==== Records
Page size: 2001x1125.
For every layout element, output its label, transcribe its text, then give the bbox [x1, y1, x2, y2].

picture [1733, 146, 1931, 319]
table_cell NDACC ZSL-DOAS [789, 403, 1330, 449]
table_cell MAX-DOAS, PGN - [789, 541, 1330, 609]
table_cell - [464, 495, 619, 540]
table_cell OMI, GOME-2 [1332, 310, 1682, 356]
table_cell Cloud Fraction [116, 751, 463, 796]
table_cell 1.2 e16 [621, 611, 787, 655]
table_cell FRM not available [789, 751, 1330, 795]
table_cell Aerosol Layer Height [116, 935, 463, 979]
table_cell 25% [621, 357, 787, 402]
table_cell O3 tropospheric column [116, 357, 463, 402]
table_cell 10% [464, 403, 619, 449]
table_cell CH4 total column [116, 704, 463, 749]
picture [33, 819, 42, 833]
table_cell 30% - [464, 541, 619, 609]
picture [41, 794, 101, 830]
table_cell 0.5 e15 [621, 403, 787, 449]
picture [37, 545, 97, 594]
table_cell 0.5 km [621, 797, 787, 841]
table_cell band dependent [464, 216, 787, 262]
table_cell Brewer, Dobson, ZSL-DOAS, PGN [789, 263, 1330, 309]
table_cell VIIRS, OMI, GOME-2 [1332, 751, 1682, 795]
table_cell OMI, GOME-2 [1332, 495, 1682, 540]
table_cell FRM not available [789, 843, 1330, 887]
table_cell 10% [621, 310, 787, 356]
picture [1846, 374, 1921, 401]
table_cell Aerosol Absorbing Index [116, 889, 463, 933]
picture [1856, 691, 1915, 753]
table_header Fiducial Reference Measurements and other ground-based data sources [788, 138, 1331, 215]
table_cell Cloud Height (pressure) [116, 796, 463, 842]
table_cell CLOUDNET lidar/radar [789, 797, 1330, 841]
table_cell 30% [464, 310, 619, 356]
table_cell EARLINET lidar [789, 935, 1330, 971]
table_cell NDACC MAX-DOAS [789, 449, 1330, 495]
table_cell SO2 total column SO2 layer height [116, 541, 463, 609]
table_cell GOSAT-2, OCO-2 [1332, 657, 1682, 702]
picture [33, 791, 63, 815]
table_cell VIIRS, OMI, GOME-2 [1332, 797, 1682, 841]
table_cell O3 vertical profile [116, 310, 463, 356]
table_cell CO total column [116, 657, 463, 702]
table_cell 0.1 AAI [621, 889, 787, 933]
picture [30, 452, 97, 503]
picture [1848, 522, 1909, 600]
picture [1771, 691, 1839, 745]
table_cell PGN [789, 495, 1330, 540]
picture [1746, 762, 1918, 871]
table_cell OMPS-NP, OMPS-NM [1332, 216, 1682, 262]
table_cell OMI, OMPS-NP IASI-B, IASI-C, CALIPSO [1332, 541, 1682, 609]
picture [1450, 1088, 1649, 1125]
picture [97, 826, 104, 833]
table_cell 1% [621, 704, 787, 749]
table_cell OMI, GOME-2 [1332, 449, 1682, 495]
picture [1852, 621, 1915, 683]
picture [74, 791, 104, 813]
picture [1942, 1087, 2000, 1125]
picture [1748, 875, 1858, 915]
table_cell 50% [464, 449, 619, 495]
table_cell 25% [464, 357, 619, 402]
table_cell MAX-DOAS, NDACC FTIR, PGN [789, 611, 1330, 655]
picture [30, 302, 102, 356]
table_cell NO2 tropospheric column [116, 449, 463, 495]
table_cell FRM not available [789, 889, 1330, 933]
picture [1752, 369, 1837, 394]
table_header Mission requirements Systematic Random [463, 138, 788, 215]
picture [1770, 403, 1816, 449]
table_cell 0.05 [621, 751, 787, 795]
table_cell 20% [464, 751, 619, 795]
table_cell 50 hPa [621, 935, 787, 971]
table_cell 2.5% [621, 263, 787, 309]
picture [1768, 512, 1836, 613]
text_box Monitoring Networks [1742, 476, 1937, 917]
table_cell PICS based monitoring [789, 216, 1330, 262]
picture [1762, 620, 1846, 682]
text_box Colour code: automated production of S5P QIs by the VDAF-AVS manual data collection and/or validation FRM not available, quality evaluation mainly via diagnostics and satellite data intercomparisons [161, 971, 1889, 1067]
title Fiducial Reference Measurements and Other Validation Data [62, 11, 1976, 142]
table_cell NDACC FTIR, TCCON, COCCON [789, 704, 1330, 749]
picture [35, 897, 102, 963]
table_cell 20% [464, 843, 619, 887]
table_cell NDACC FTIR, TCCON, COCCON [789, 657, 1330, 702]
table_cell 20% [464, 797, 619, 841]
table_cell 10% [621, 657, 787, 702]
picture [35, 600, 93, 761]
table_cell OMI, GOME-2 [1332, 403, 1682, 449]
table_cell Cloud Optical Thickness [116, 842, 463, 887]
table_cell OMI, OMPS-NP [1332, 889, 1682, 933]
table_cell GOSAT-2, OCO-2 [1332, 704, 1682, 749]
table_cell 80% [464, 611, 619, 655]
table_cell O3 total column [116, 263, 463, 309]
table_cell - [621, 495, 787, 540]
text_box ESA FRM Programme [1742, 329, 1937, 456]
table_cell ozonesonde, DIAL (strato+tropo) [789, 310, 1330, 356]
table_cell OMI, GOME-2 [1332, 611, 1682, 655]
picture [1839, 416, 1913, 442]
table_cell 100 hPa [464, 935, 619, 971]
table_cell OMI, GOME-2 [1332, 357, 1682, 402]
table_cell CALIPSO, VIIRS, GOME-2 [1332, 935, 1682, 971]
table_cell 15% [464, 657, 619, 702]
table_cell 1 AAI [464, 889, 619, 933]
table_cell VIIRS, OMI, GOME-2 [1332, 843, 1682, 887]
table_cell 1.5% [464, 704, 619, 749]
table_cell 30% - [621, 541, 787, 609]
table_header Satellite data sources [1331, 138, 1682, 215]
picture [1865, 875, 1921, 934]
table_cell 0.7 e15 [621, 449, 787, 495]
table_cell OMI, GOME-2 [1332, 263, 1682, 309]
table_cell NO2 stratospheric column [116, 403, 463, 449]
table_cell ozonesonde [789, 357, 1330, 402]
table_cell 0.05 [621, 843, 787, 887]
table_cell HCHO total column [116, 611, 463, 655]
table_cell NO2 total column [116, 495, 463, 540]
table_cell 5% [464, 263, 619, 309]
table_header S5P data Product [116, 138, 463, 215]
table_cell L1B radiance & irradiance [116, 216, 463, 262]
========
» **Directions for this task**: Each line of the data must be retyped exactly as written.

» **Exercise response**:
Page size: 2001x1125.
For every layout element, output its label, transcribe its text, then give the bbox [x1, y1, x2, y2].

picture [1733, 146, 1931, 319]
table_cell NDACC ZSL-DOAS [789, 403, 1330, 449]
table_cell MAX-DOAS, PGN - [789, 541, 1330, 609]
table_cell - [464, 495, 619, 540]
table_cell OMI, GOME-2 [1332, 310, 1682, 356]
table_cell Cloud Fraction [116, 751, 463, 796]
table_cell 1.2 e16 [621, 611, 787, 655]
table_cell FRM not available [789, 751, 1330, 795]
table_cell Aerosol Layer Height [116, 935, 463, 979]
table_cell 25% [621, 357, 787, 402]
table_cell O3 tropospheric column [116, 357, 463, 402]
table_cell 10% [464, 403, 619, 449]
table_cell CH4 total column [116, 704, 463, 749]
picture [33, 819, 42, 833]
table_cell 30% - [464, 541, 619, 609]
picture [41, 794, 101, 830]
table_cell 0.5 e15 [621, 403, 787, 449]
picture [37, 545, 97, 594]
table_cell 0.5 km [621, 797, 787, 841]
table_cell band dependent [464, 216, 787, 262]
table_cell Brewer, Dobson, ZSL-DOAS, PGN [789, 263, 1330, 309]
table_cell VIIRS, OMI, GOME-2 [1332, 751, 1682, 795]
table_cell OMI, GOME-2 [1332, 495, 1682, 540]
table_cell FRM not available [789, 843, 1330, 887]
table_cell 10% [621, 310, 787, 356]
picture [1846, 374, 1921, 401]
table_cell Aerosol Absorbing Index [116, 889, 463, 933]
picture [1856, 691, 1915, 753]
table_header Fiducial Reference Measurements and other ground-based data sources [788, 138, 1331, 215]
table_cell Cloud Height (pressure) [116, 796, 463, 842]
table_cell CLOUDNET lidar/radar [789, 797, 1330, 841]
table_cell 30% [464, 310, 619, 356]
table_cell EARLINET lidar [789, 935, 1330, 971]
table_cell NDACC MAX-DOAS [789, 449, 1330, 495]
table_cell SO2 total column SO2 layer height [116, 541, 463, 609]
table_cell GOSAT-2, OCO-2 [1332, 657, 1682, 702]
picture [33, 791, 63, 815]
table_cell VIIRS, OMI, GOME-2 [1332, 797, 1682, 841]
table_cell O3 vertical profile [116, 310, 463, 356]
table_cell CO total column [116, 657, 463, 702]
table_cell 0.1 AAI [621, 889, 787, 933]
picture [30, 452, 97, 503]
picture [1848, 522, 1909, 600]
picture [1771, 691, 1839, 745]
table_cell PGN [789, 495, 1330, 540]
picture [1746, 762, 1918, 871]
table_cell OMPS-NP, OMPS-NM [1332, 216, 1682, 262]
table_cell OMI, OMPS-NP IASI-B, IASI-C, CALIPSO [1332, 541, 1682, 609]
picture [1450, 1088, 1649, 1125]
picture [97, 826, 104, 833]
table_cell 1% [621, 704, 787, 749]
table_cell OMI, GOME-2 [1332, 449, 1682, 495]
picture [1852, 621, 1915, 683]
picture [74, 791, 104, 813]
picture [1942, 1087, 2000, 1125]
picture [1748, 875, 1858, 915]
table_cell 50% [464, 449, 619, 495]
table_cell 25% [464, 357, 619, 402]
table_cell MAX-DOAS, NDACC FTIR, PGN [789, 611, 1330, 655]
picture [30, 302, 102, 356]
table_cell NO2 tropospheric column [116, 449, 463, 495]
table_cell FRM not available [789, 889, 1330, 933]
picture [1752, 369, 1837, 394]
table_header Mission requirements Systematic Random [463, 138, 788, 215]
picture [1770, 403, 1816, 449]
table_cell 0.05 [621, 751, 787, 795]
table_cell 20% [464, 751, 619, 795]
table_cell 50 hPa [621, 935, 787, 971]
table_cell 2.5% [621, 263, 787, 309]
picture [1768, 512, 1836, 613]
text_box Monitoring Networks [1742, 476, 1937, 917]
table_cell PICS based monitoring [789, 216, 1330, 262]
picture [1762, 620, 1846, 682]
text_box Colour code: automated production of S5P QIs by the VDAF-AVS manual data collection and/or validation FRM not available, quality evaluation mainly via diagnostics and satellite data intercomparisons [161, 971, 1889, 1067]
title Fiducial Reference Measurements and Other Validation Data [62, 11, 1976, 142]
table_cell NDACC FTIR, TCCON, COCCON [789, 704, 1330, 749]
picture [35, 897, 102, 963]
table_cell 20% [464, 843, 619, 887]
table_cell NDACC FTIR, TCCON, COCCON [789, 657, 1330, 702]
table_cell 20% [464, 797, 619, 841]
table_cell 10% [621, 657, 787, 702]
picture [35, 600, 93, 761]
table_cell OMI, GOME-2 [1332, 403, 1682, 449]
table_cell Cloud Optical Thickness [116, 842, 463, 887]
table_cell OMI, OMPS-NP [1332, 889, 1682, 933]
table_cell GOSAT-2, OCO-2 [1332, 704, 1682, 749]
table_cell 80% [464, 611, 619, 655]
table_cell O3 total column [116, 263, 463, 309]
table_cell - [621, 495, 787, 540]
text_box ESA FRM Programme [1742, 329, 1937, 456]
table_cell ozonesonde, DIAL (strato+tropo) [789, 310, 1330, 356]
table_cell OMI, GOME-2 [1332, 611, 1682, 655]
picture [1839, 416, 1913, 442]
table_cell 100 hPa [464, 935, 619, 971]
table_cell OMI, GOME-2 [1332, 357, 1682, 402]
table_cell CALIPSO, VIIRS, GOME-2 [1332, 935, 1682, 971]
table_cell 15% [464, 657, 619, 702]
table_cell 1 AAI [464, 889, 619, 933]
table_cell VIIRS, OMI, GOME-2 [1332, 843, 1682, 887]
table_cell 1.5% [464, 704, 619, 749]
table_cell 30% - [621, 541, 787, 609]
table_header Satellite data sources [1331, 138, 1682, 215]
picture [1865, 875, 1921, 934]
table_cell 0.7 e15 [621, 449, 787, 495]
table_cell OMI, GOME-2 [1332, 263, 1682, 309]
table_cell NO2 stratospheric column [116, 403, 463, 449]
table_cell ozonesonde [789, 357, 1330, 402]
table_cell 0.05 [621, 843, 787, 887]
table_cell HCHO total column [116, 611, 463, 655]
table_cell NO2 total column [116, 495, 463, 540]
table_cell 5% [464, 263, 619, 309]
table_header S5P data Product [116, 138, 463, 215]
table_cell L1B radiance & irradiance [116, 216, 463, 262]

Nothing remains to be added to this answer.